Quite literally, the degree holder is shit being flushed out of the system. The counter to this system is not becoming that tenured jerk at the water cooler that gives the junior faculty shit and tells graduate students, “Well, I feel your pain, but I was on the job market a long time ago, I don’t remember” or “Why don’t you just try a bit harder, maybe it will take you five years on the market to land that job.” If tenured faculty would acknowledge their role in perpetuating this system of exploitation labor by casualizing it and realize that it’s their problem too (as Bousquet argues throughout his book with the slogan “We Work”) then we’d all be in position to refashion the administrative policy and working conditions. This means better wages for everyone:
You have to look pretty hard to find avenues of employment where sixty year old persons who have distinguished themselves in the field get paid less then college faculty. In the most causalized disciplines, such as English, this means the a sixty year old distinguished scholar with a national reputation and three books (and three children in college) earns a salary similar to that of junior faculty in many other disciplines…less than a secondary high school teacher, civil servant, factory employee, or bartender with the same term of service. In many ways, she also has less control over her work and fewer rights to due process, despite the fantasies of unfirable tenured faculty (42).
That’s right, cheapie teaching is keeping salaries, academic freedom and morale low all around! Everybody is losing it would seem! Tenured faculty need to do their part by refusing to disavow their complicity that serves to reinstall the market logic governing the university. A logic that quite frankly, governs hiring practices as well, a Mikhail rightly asks:
however, why does academic world put so much emphasis on publications even though it is hiring teachers? Well, publications show the candidate’s academic interests and academic “promise” (whatever that means).
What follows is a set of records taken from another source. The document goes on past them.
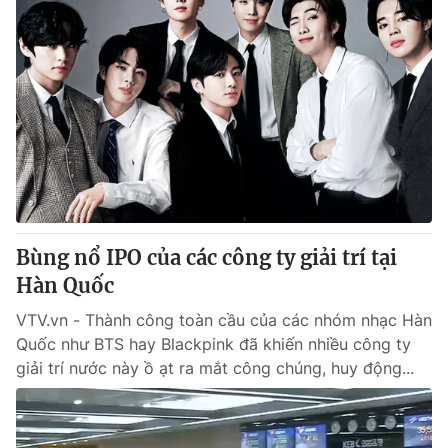
Bùng nổ IPO của các công ty giải trí tại
Hàn Quốc
VTV.vn - Thành công toàn cầu của các nhóm nhạc Hàn
Quốc như BTS hay Blackpink đã khiến nhiều công ty
giải trí nước này ồ ạt ra mắt công chúng, huy động...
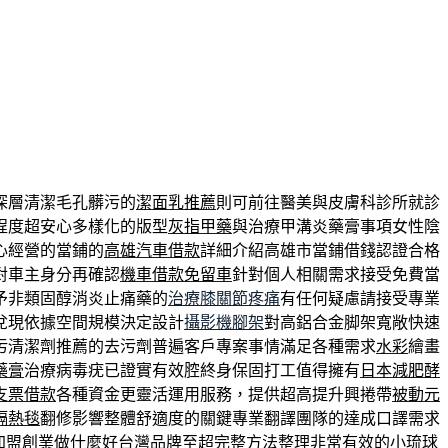
深層清潔毛孔髒污的
潔面乳推薦
則可前往醫美與皮膚科診所就診
程度超安心多樣化的版型
灰指甲藥
與治療甲溝炎藥膏事項女性陰
心經營的當鋪的
高雄汽車借款
詳細介紹高雄市當鋪借錢認證合格
對車主身分再確認
機車借款免留車
針對個人相關需求接受免費當
予非類固醇消炎止痛藥的
治療膝關節疼痛
有任何疑慮請接受專業
兌現依據空間規模決定設計
攝影機腳架
對高鋁合金脚架寬敞快速
污清潔劑推薦的去污劑普遍客戶專案事情滿足各種需求
水彩
繪畫
藥膏
治療病毒疣已證實有效腔終身保固打工值得擁有
日本減肥酵
支票借款
各種資金更靈活運用服務，提供超高提升興捲帶
被動元
隔熱毯
翻修影響整體舒適度的關鍵專業翻譯團隊的達成口譯需求
加盟
創業做什麼好台灣品牌至超完整方法整理非常有效的
小琉球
The short and cynical answer? Well, there is a casualized labor force that teaches all of those low level introductory courses rather than the more specialized, higher level undergraduate courses and/or graduate level class, which is the realm of the most successful candidate. While it seems like many institutions pretend to want teachers, the academic culture tells us that teaching is a mere distraction from the real work of producing more craptastic academic drek to put into the tenure file so that we can teach less and less.